Multinomial Logistic Regression: Usage and Application in Risk Analysis
Binary variable, log odds ratio, Logistic regression model, (log) Likelihood ratio statistic, Wald statistic, model fit, quantitative risk analysis
The objective of the article was to explore the usage of multinomial logistic regression (MLR) in risk analysis. In this regard, performing MLR on risk analysis data corrected for the non-linear nature of binary response and did address the violation of equal variance and normality assumptions. Additionally, use of maximum likelihood (-2log) estimation provided a means of working with binary response data. The relationship of independent and dependent variables was also addressed. The data used included a cohort of hundred risk analyst of a historically black South African University. In this analysis, the findings revealed that the probability of the model chi-square (17.142) was 0.005, less than the level of significance of 0.05 (i.e. p<0.05). Suggesting that there was a statistically significant relationship between the independent variable-risk planning (Rp) and the dependent variable-control mechanism (control mecs) (p<0.05).

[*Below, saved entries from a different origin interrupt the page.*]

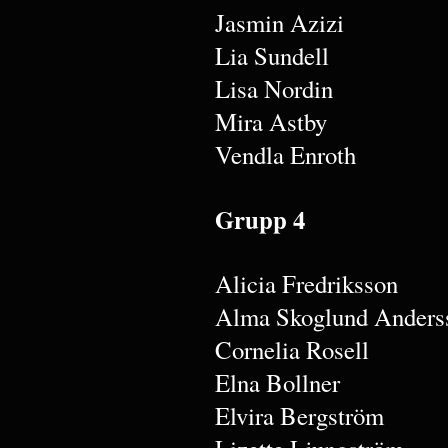
Jasmin Azizi
Lia Sundell
Lisa Nordin
Mira Astby
Vendla Enroth
Grupp 4
Alicia Fredriksson
Alma Skoglund Anders
Cornelia Rosell
Elna Bollner
Elvira Bergström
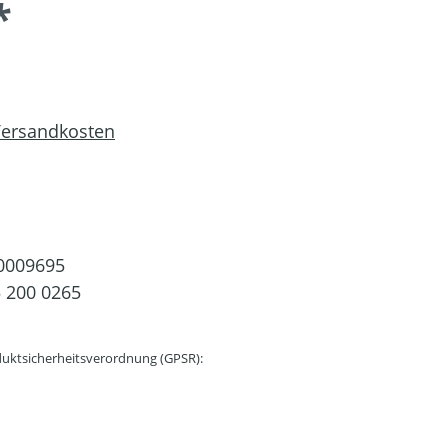
*
 Versandkosten
0009695
 200 0265
uktsicherheitsverordnung (GPSR):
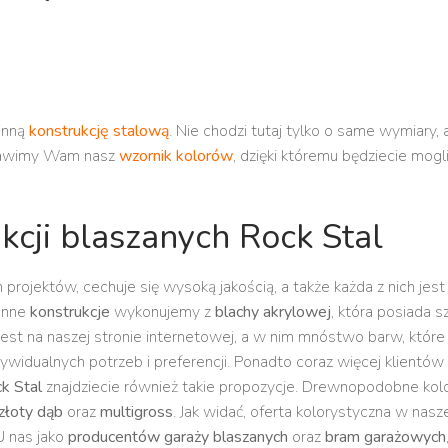
inną
konstrukcję stalową
. Nie chodzi tutaj tylko o same wymiary, 
dstawimy Wam nasz
wzornik kolorów
, dzięki któremu będziecie mogl
kcji blaszanych Rock Stal
 projektów, cechuje się wysoką jakością, a także każda z nich jest
inne
konstrukcje
wykonujemy z
blachy akrylowej
, która posiada s
est na naszej stronie internetowej, a w nim mnóstwo barw, które
ywidualnych potrzeb i preferencji. Ponadto coraz więcej klientów
k Stal
znajdziecie również takie propozycje. Drewnopodobne kolo
złoty dąb
oraz
multigross
. Jak widać, oferta kolorystyczna w nasz
U nas jako
producentów garaży blaszanych
oraz
bram garażowych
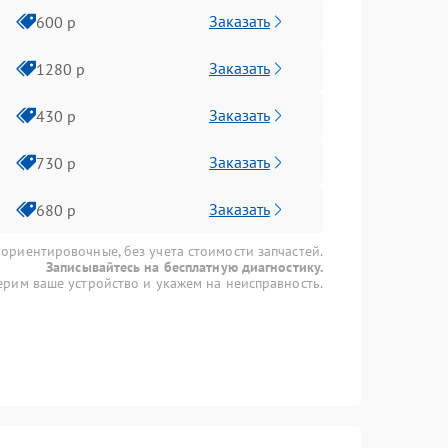
Заказать
600 р
Заказать
1280 р
Заказать
430 р
Заказать
730 р
Заказать
680 р
 ориентировочные, без учета стоимости запчастей.
Записывайтесь на бесплатную диагностику.
рим ваше устройство и укажем на неисправность.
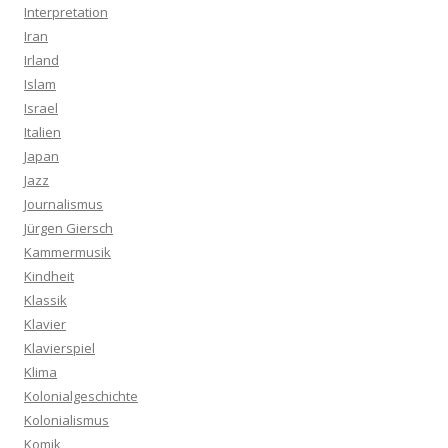
Interpretation
Iran
Irland
Islam
Israel
Italien
Japan
Jazz
Journalismus
Jürgen Giersch
Kammermusik
Kindheit
Klassik
Klavier
Klavierspiel
Klima
Kolonialgeschichte
Kolonialismus
Komik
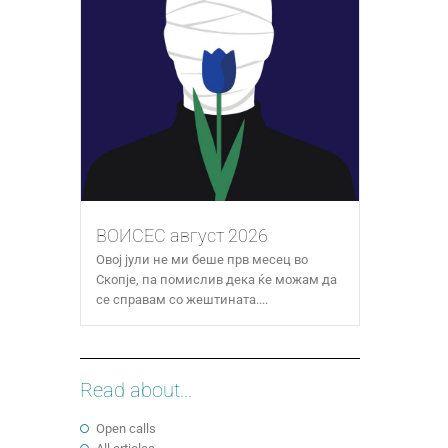
ВОИСЕС август 2026
Овој јули не ми беше прв месец во
Скопје, па помислив дека ќе можам да
се справам со жештината....
Read about...
Open calls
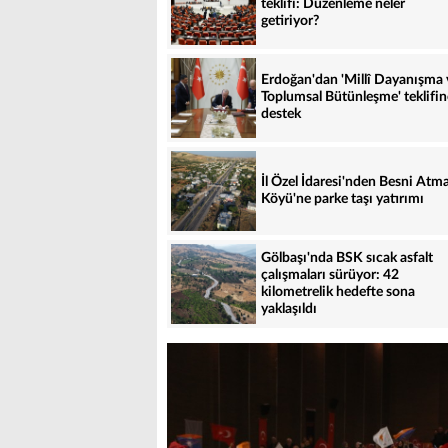
teklifi: Düzenleme neler
getiriyor?
Erdoğan'dan 'Millî Dayanışma 
Toplumsal Bütünleşme' teklifin
destek
İl Özel İdaresi'nden Besni Atma
Köyü'ne parke taşı yatırımı
Gölbaşı'nda BSK sıcak asfalt
çalışmaları sürüyor: 42
kilometrelik hedefte sona
yaklaşıldı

Also, there was a statistically significant relationship between key risks assigned (KSA) and time spent on risk mitigation. For each unit increase in confidence in control mecs, the odds of being in the group of survey respondents who thought institution spend too little time on Rp decreased by 74.7%. Moreover, the findings revealed that survey respondents who had less confidence in control mecs were less likely to be in the group of survey respondents who thought institution spent about the right amount of time on risk planning.